(Problem requirements) Find the lines below that contain the string "Facilitation". Copy each one.

(Dataset excerpts)
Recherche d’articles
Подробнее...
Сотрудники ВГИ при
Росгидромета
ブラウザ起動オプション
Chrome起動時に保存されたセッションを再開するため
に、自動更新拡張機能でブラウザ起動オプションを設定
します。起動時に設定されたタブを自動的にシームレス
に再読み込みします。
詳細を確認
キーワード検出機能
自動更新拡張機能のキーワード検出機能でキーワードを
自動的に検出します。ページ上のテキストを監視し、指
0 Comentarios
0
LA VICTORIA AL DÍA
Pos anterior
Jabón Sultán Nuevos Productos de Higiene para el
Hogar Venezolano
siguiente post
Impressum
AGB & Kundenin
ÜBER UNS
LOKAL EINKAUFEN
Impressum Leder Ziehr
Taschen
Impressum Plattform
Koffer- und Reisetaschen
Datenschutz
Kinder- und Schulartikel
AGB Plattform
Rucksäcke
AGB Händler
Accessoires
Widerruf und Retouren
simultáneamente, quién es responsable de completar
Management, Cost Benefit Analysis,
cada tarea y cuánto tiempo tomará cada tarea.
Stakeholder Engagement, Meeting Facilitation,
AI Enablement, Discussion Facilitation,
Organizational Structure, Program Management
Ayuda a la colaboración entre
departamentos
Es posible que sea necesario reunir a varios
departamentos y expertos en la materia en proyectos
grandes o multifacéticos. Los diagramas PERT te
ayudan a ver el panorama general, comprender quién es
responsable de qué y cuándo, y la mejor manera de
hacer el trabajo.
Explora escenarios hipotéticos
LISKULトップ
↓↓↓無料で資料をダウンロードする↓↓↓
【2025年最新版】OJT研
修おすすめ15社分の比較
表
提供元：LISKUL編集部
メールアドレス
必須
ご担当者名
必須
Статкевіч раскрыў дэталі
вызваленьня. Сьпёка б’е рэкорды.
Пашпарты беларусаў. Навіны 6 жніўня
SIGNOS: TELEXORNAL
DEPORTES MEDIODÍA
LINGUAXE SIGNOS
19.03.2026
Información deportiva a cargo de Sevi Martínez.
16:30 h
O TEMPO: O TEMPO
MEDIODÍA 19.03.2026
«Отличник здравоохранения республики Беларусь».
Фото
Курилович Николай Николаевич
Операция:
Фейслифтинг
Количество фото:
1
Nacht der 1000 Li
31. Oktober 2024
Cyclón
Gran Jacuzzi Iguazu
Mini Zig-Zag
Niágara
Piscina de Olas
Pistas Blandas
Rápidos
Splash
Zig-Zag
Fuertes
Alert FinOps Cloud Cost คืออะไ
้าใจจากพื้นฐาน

(Written solution)
Stakeholder Engagement, Meeting Facilitation,
AI Enablement, Discussion Facilitation,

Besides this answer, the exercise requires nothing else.